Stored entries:
---------------

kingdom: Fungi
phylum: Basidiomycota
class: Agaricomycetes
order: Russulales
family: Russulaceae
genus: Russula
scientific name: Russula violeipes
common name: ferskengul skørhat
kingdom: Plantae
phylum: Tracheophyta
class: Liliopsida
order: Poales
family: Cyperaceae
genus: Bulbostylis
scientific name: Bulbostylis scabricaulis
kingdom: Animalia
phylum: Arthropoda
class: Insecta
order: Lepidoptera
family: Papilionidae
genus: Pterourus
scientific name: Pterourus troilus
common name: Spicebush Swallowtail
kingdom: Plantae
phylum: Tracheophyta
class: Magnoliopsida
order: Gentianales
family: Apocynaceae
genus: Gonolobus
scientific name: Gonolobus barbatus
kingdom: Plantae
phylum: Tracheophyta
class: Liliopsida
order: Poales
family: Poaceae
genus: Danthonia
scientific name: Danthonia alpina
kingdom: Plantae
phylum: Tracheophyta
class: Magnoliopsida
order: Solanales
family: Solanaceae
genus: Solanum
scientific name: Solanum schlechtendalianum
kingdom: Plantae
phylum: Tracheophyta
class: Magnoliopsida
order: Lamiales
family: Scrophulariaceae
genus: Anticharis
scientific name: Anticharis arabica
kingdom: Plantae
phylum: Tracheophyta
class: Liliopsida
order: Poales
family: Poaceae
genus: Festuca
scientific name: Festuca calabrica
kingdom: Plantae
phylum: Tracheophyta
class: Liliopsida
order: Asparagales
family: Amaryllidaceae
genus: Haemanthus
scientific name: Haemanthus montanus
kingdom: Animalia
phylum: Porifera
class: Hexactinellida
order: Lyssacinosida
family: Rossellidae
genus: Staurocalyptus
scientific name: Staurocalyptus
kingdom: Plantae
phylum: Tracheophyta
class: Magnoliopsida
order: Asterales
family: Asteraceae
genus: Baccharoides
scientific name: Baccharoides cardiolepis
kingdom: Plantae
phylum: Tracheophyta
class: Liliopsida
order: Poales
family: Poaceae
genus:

---------------

Extract every line of the listing above and reproduce each one word for word, in its original order.

Exercise output |
kingdom: Fungi
phylum: Basidiomycota
class: Agaricomycetes
order: Russulales
family: Russulaceae
genus: Russula
scientific name: Russula violeipes
common name: ferskengul skørhat
kingdom: Plantae
phylum: Tracheophyta
class: Liliopsida
order: Poales
family: Cyperaceae
genus: Bulbostylis
scientific name: Bulbostylis scabricaulis
kingdom: Animalia
phylum: Arthropoda
class: Insecta
order: Lepidoptera
family: Papilionidae
genus: Pterourus
scientific name: Pterourus troilus
common name: Spicebush Swallowtail
kingdom: Plantae
phylum: Tracheophyta
class: Magnoliopsida
order: Gentianales
family: Apocynaceae
genus: Gonolobus
scientific name: Gonolobus barbatus
kingdom: Plantae
phylum: Tracheophyta
class: Liliopsida
order: Poales
family: Poaceae
genus: Danthonia
scientific name: Danthonia alpina
kingdom: Plantae
phylum: Tracheophyta
class: Magnoliopsida
order: Solanales
family: Solanaceae
genus: Solanum
scientific name: Solanum schlechtendalianum
kingdom: Plantae
phylum: Tracheophyta
class: Magnoliopsida
order: Lamiales
family: Scrophulariaceae
genus: Anticharis
scientific name: Anticharis arabica
kingdom: Plantae
phylum: Tracheophyta
class: Liliopsida
order: Poales
family: Poaceae
genus: Festuca
scientific name: Festuca calabrica
kingdom: Plantae
phylum: Tracheophyta
class: Liliopsida
order: Asparagales
family: Amaryllidaceae
genus: Haemanthus
scientific name: Haemanthus montanus
kingdom: Animalia
phylum: Porifera
class: Hexactinellida
order: Lyssacinosida
family: Rossellidae
genus: Staurocalyptus
scientific name: Staurocalyptus
kingdom: Plantae
phylum: Tracheophyta
class: Magnoliopsida
order: Asterales
family: Asteraceae
genus: Baccharoides
scientific name: Baccharoides cardiolepis
kingdom: Plantae
phylum: Tracheophyta
class: Liliopsida
order: Poales
family: Poaceae
genus:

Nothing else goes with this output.